=== Assigned task ===
If a picture appears in the records, leave it out and transcribe the rest exactly.

=== Supplied entries ===
◆ ◆ ◆

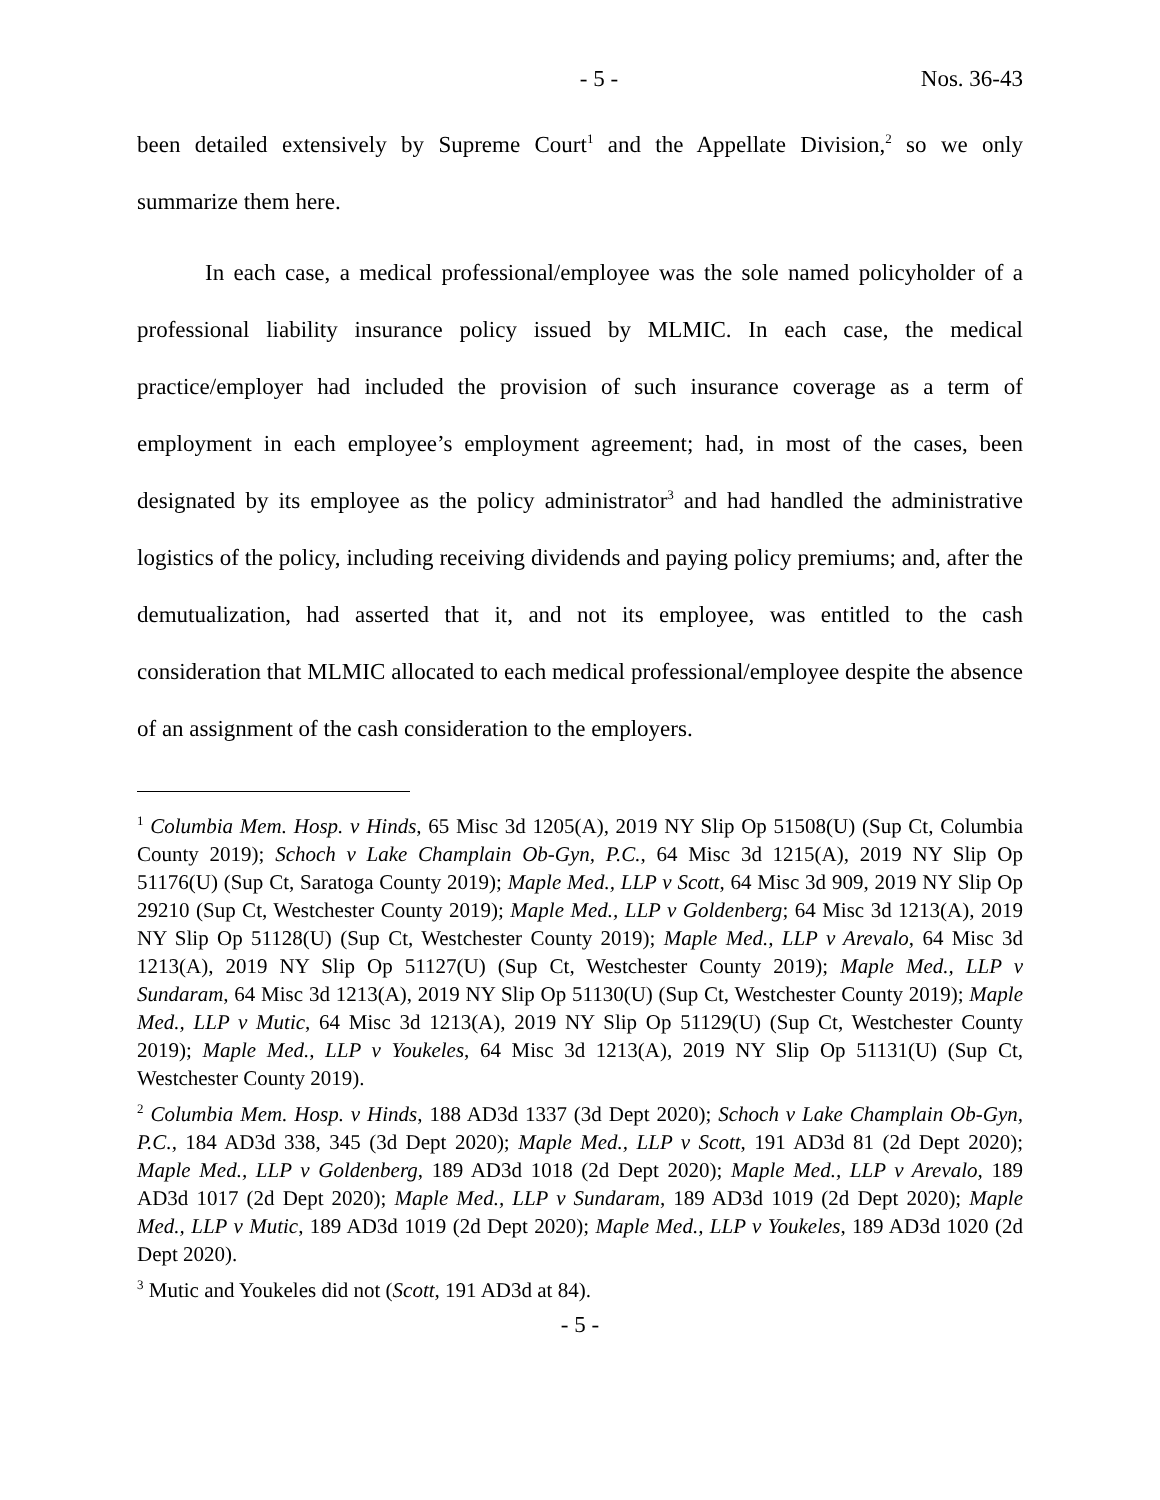- 5 - Nos. 36-43
been detailed extensively by Supreme Court<sup>1</sup> and the Appellate Division,<sup>2</sup> so we only summarize them here.
In each case, a medical professional/employee was the sole named policyholder of a professional liability insurance policy issued by MLMIC. In each case, the medical practice/employer had included the provision of such insurance coverage as a term of employment in each employee’s employment agreement; had, in most of the cases, been designated by its employee as the policy administrator<sup>3</sup> and had handled the administrative logistics of the policy, including receiving dividends and paying policy premiums; and, after the demutualization, had asserted that it, and not its employee, was entitled to the cash consideration that MLMIC allocated to each medical professional/employee despite the absence of an assignment of the cash consideration to the employers.
<sup>1</sup> Columbia Mem. Hosp. v Hinds, 65 Misc 3d 1205(A), 2019 NY Slip Op 51508(U) (Sup Ct, Columbia County 2019); Schoch v Lake Champlain Ob-Gyn, P.C., 64 Misc 3d 1215(A), 2019 NY Slip Op 51176(U) (Sup Ct, Saratoga County 2019); Maple Med., LLP v Scott, 64 Misc 3d 909, 2019 NY Slip Op 29210 (Sup Ct, Westchester County 2019); Maple Med., LLP v Goldenberg; 64 Misc 3d 1213(A), 2019 NY Slip Op 51128(U) (Sup Ct, Westchester County 2019); Maple Med., LLP v Arevalo, 64 Misc 3d 1213(A), 2019 NY Slip Op 51127(U) (Sup Ct, Westchester County 2019); Maple Med., LLP v Sundaram, 64 Misc 3d 1213(A), 2019 NY Slip Op 51130(U) (Sup Ct, Westchester County 2019); Maple Med., LLP v Mutic, 64 Misc 3d 1213(A), 2019 NY Slip Op 51129(U) (Sup Ct, Westchester County 2019); Maple Med., LLP v Youkeles, 64 Misc 3d 1213(A), 2019 NY Slip Op 51131(U) (Sup Ct, Westchester County 2019).
<sup>2</sup> Columbia Mem. Hosp. v Hinds, 188 AD3d 1337 (3d Dept 2020); Schoch v Lake Champlain Ob-Gyn, P.C., 184 AD3d 338, 345 (3d Dept 2020); Maple Med., LLP v Scott, 191 AD3d 81 (2d Dept 2020); Maple Med., LLP v Goldenberg, 189 AD3d 1018 (2d Dept 2020); Maple Med., LLP v Arevalo, 189 AD3d 1017 (2d Dept 2020); Maple Med., LLP v Sundaram, 189 AD3d 1019 (2d Dept 2020); Maple Med., LLP v Mutic, 189 AD3d 1019 (2d Dept 2020); Maple Med., LLP v Youkeles, 189 AD3d 1020 (2d Dept 2020).
<sup>3</sup> Mutic and Youkeles did not (Scott, 191 AD3d at 84).
- 5 -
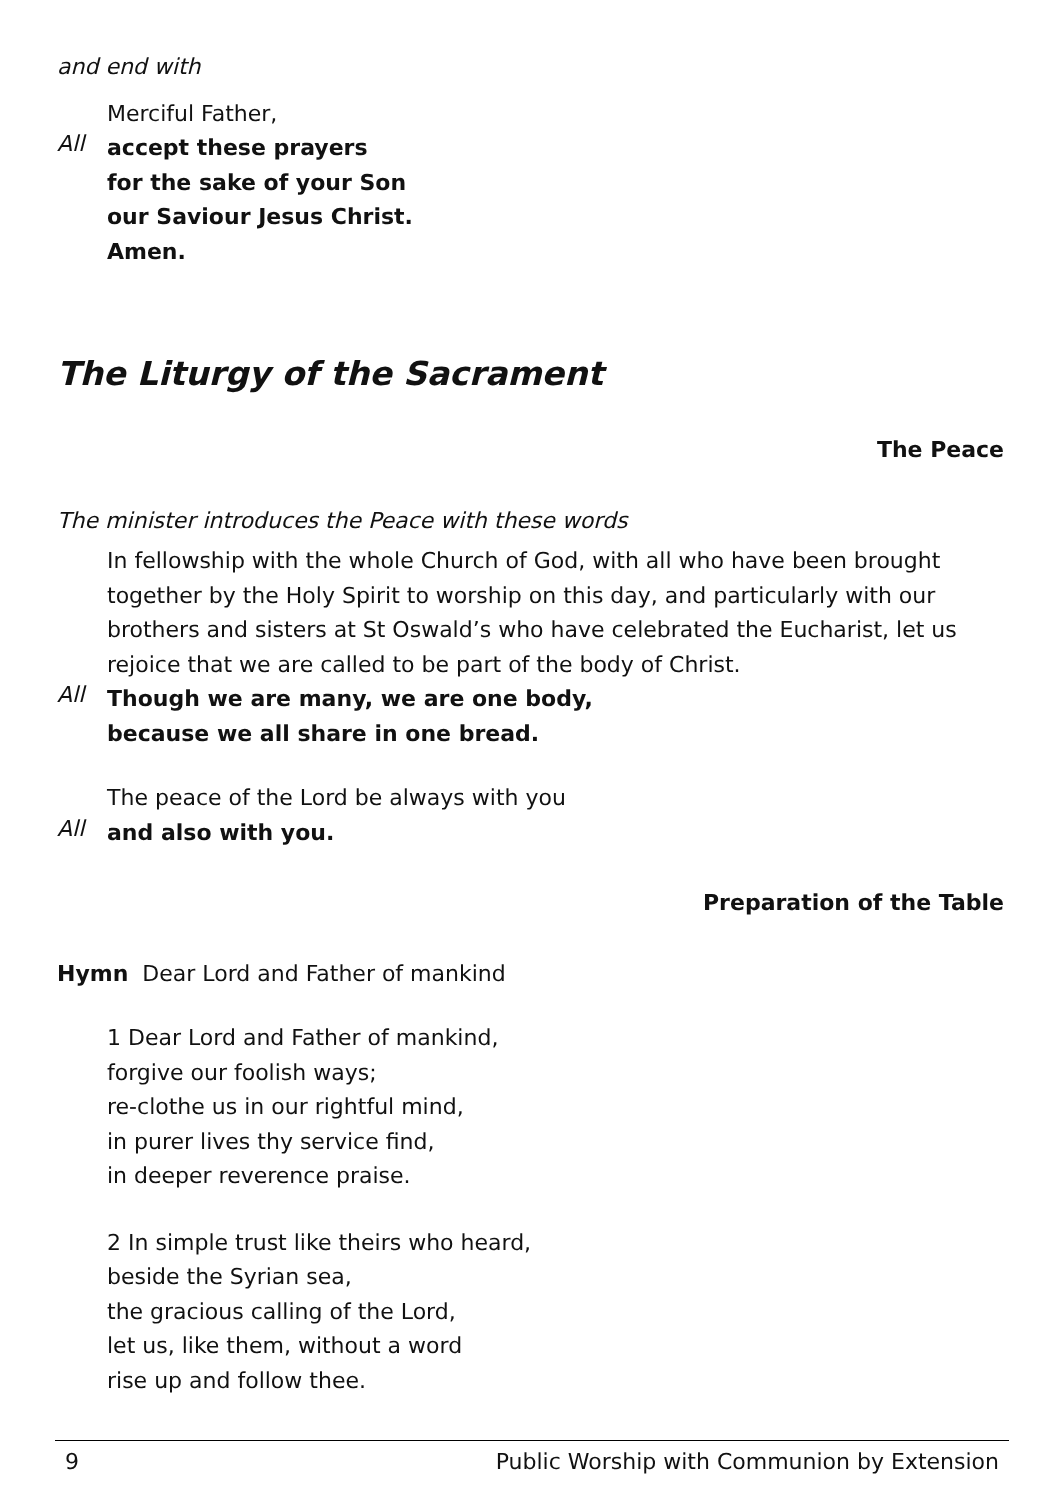and end with
Merciful Father,
All
accept these prayers
for the sake of your Son
our Saviour Jesus Christ.
Amen.
The Liturgy of the Sacrament
The Peace
The minister introduces the Peace with these words
In fellowship with the whole Church of God, with all who have been brought together by the Holy Spirit to worship on this day, and particularly with our brothers and sisters at St Oswald’s who have celebrated the Eucharist, let us rejoice that we are called to be part of the body of Christ.
All
Though we are many, we are one body,
because we all share in one bread.
The peace of the Lord be always with you
All
and also with you.
Preparation of the Table
Hymn Dear Lord and Father of mankind
1 Dear Lord and Father of mankind,
forgive our foolish ways;
re-clothe us in our rightful mind,
in purer lives thy service find,
in deeper reverence praise.
2 In simple trust like theirs who heard,
beside the Syrian sea,
the gracious calling of the Lord,
let us, like them, without a word
rise up and follow thee.
9 Public Worship with Communion by Extension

◆ ◆ ◆

=== The answer ===
- 5 - Nos. 36-43
been detailed extensively by Supreme Court<sup>1</sup> and the Appellate Division,<sup>2</sup> so we only summarize them here.
In each case, a medical professional/employee was the sole named policyholder of a professional liability insurance policy issued by MLMIC. In each case, the medical practice/employer had included the provision of such insurance coverage as a term of employment in each employee’s employment agreement; had, in most of the cases, been designated by its employee as the policy administrator<sup>3</sup> and had handled the administrative logistics of the policy, including receiving dividends and paying policy premiums; and, after the demutualization, had asserted that it, and not its employee, was entitled to the cash consideration that MLMIC allocated to each medical professional/employee despite the absence of an assignment of the cash consideration to the employers.
<sup>1</sup> Columbia Mem. Hosp. v Hinds, 65 Misc 3d 1205(A), 2019 NY Slip Op 51508(U) (Sup Ct, Columbia County 2019); Schoch v Lake Champlain Ob-Gyn, P.C., 64 Misc 3d 1215(A), 2019 NY Slip Op 51176(U) (Sup Ct, Saratoga County 2019); Maple Med., LLP v Scott, 64 Misc 3d 909, 2019 NY Slip Op 29210 (Sup Ct, Westchester County 2019); Maple Med., LLP v Goldenberg; 64 Misc 3d 1213(A), 2019 NY Slip Op 51128(U) (Sup Ct, Westchester County 2019); Maple Med., LLP v Arevalo, 64 Misc 3d 1213(A), 2019 NY Slip Op 51127(U) (Sup Ct, Westchester County 2019); Maple Med., LLP v Sundaram, 64 Misc 3d 1213(A), 2019 NY Slip Op 51130(U) (Sup Ct, Westchester County 2019); Maple Med., LLP v Mutic, 64 Misc 3d 1213(A), 2019 NY Slip Op 51129(U) (Sup Ct, Westchester County 2019); Maple Med., LLP v Youkeles, 64 Misc 3d 1213(A), 2019 NY Slip Op 51131(U) (Sup Ct, Westchester County 2019).
<sup>2</sup> Columbia Mem. Hosp. v Hinds, 188 AD3d 1337 (3d Dept 2020); Schoch v Lake Champlain Ob-Gyn, P.C., 184 AD3d 338, 345 (3d Dept 2020); Maple Med., LLP v Scott, 191 AD3d 81 (2d Dept 2020); Maple Med., LLP v Goldenberg, 189 AD3d 1018 (2d Dept 2020); Maple Med., LLP v Arevalo, 189 AD3d 1017 (2d Dept 2020); Maple Med., LLP v Sundaram, 189 AD3d 1019 (2d Dept 2020); Maple Med., LLP v Mutic, 189 AD3d 1019 (2d Dept 2020); Maple Med., LLP v Youkeles, 189 AD3d 1020 (2d Dept 2020).
<sup>3</sup> Mutic and Youkeles did not (Scott, 191 AD3d at 84).
- 5 -
and end with
Merciful Father,
All
accept these prayers
for the sake of your Son
our Saviour Jesus Christ.
Amen.
The Liturgy of the Sacrament
The Peace
The minister introduces the Peace with these words
In fellowship with the whole Church of God, with all who have been brought together by the Holy Spirit to worship on this day, and particularly with our brothers and sisters at St Oswald’s who have celebrated the Eucharist, let us rejoice that we are called to be part of the body of Christ.
All
Though we are many, we are one body,
because we all share in one bread.
The peace of the Lord be always with you
All
and also with you.
Preparation of the Table
Hymn Dear Lord and Father of mankind
1 Dear Lord and Father of mankind,
forgive our foolish ways;
re-clothe us in our rightful mind,
in purer lives thy service find,
in deeper reverence praise.
2 In simple trust like theirs who heard,
beside the Syrian sea,
the gracious calling of the Lord,
let us, like them, without a word
rise up and follow thee.
9 Public Worship with Communion by Extension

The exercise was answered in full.